Paul L. Caron
Dean





Friday, January 21, 2022

Maynard: Biden’s Gambit: Advancing Racial Equity While Relying On A Race-Neutral Tax Code

Goldburn P. Maynard Jr. (Indiana University, Kelley School of Business; Google Scholar), Biden’s Gambit: Advancing Racial Equity While Relying on a Race-Neutral Tax Code, 131 Yale L.J. Forum 656 (2022):

Yale Law Journal (2020)The American Rescue Plan Act was both a major infusion of economic aid to low-income and middle-class Americans and an opportunity for the Biden Administration to keep its promise to promote racial equity. This Essay analyzes ARPA’s major provisions to determine their potential impact on racial equity. It argues that the Biden Administration should do more to tackle racial wealth inequality and the structural issues in the tax code that allow those at the top of the income distribution to benefit disproportionately from tax subsidies. It also underscores the larger challenge of achieving racial equity in the face of courts, particularly conservative judges, that treat race-based policies designed to counteract racial inequities as discriminatory.

Conclusion
ARPA and the response by courts have shown us that high hurdles remain to achieving RE. This is not only a matter of one election or even getting the executive and legislative branches to pass laws. Today, many courts equate efforts to promote RE with efforts to promote racial segregation. The odds of having all three branches in perfect alignment are slim. ARPA also illustrates weaknesses in our current understanding of the Constitution as limiting the government’s ability to redress historic wrongs. The status quo limitations are so strong that it is hard to imagine any large pro-equality advancements in the foreseeable future.

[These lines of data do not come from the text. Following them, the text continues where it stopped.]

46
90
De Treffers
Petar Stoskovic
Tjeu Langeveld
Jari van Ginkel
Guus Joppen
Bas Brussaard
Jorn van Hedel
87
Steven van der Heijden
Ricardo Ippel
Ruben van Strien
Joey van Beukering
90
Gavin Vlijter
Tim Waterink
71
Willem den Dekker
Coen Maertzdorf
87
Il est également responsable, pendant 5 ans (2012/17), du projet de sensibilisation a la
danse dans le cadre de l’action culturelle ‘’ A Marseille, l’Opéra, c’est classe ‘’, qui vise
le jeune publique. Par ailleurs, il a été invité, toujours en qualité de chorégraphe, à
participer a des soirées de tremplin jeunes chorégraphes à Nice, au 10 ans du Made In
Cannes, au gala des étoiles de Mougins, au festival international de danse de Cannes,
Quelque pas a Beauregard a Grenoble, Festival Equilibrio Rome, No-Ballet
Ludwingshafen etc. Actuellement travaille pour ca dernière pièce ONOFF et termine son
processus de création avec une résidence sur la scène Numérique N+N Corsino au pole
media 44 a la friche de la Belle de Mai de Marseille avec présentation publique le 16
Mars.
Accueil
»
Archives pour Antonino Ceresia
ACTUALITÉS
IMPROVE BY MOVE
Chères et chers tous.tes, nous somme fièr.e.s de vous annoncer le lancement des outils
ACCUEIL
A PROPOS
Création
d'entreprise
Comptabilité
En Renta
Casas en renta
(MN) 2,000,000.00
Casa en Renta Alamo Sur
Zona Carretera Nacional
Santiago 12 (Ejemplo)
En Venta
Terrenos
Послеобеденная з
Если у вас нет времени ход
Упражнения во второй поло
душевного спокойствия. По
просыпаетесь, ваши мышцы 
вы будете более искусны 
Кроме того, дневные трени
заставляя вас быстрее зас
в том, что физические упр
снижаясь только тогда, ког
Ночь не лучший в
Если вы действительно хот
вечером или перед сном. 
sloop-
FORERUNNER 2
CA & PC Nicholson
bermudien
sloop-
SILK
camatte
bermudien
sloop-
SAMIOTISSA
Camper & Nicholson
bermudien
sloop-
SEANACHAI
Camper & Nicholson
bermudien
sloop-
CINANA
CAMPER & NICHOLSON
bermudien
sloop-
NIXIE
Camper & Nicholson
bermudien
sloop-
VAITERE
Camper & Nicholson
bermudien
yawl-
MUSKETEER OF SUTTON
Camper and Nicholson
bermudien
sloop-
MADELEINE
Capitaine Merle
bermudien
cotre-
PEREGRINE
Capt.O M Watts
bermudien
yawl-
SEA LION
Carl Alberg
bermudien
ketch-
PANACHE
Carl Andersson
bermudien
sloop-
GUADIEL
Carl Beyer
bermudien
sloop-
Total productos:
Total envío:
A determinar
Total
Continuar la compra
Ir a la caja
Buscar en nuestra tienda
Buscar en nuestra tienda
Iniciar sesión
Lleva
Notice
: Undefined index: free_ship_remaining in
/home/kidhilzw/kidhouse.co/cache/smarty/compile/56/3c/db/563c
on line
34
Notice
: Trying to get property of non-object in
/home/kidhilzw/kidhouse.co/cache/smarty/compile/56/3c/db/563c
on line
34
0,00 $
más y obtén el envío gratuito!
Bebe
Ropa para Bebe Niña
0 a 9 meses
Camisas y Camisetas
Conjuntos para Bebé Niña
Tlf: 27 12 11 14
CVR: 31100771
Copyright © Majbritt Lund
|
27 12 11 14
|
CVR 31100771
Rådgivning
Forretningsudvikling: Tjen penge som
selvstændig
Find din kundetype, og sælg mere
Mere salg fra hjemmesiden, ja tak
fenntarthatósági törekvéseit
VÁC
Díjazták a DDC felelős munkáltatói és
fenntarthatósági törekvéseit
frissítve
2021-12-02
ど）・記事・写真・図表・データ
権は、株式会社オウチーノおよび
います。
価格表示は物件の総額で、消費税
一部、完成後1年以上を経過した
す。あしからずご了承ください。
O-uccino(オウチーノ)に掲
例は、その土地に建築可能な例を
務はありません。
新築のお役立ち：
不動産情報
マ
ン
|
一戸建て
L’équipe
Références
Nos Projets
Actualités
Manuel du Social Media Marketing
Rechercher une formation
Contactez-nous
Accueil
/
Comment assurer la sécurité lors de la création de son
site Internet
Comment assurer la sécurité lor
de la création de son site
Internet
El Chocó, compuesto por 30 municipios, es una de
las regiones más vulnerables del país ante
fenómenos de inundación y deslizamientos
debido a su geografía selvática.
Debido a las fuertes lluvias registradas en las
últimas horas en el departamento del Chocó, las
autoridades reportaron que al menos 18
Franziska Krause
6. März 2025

At our current pace, achieving RE will be a centuries-long project. This is discouraging, but highlights the importance of continuing the fight for wealth taxation and other levies on capital. It also underscores the smallness of the tax system when tackling a problem as embedded as RE. There are many decisions, regulations, and laws that have embedded racism structurally and systematically. The tax system serves as an efficient compensator of harm, but this is not always what the victims of harm want. Instead of after-the-fact compensation for discrimination, victims of inequities often prefer to have the discrimination eliminated. That is the purpose of RE. The tax system can play an important role in promoting RE, even if it is not the leading one.

And yet, there is hope. The Biden Administration is engaging in equity efforts that do not raise constitutional issues. The Administration’s commitment to ending private prisons and eliminating discrimination in federal housing is ongoing. States, cities, and localities still have substantial abilities to distribute aid equitably under ARPA for several years. While it will take more work to accomplish, there is more momentum than ever for important RE work like ending sentencing disparities that hurt Black and Hispanic people, paying reparations for victims of slavery and segregation, and ending housing discrimination. This still leaves us with hope as none of these problems are inherent or inevitable. We can still turn them around.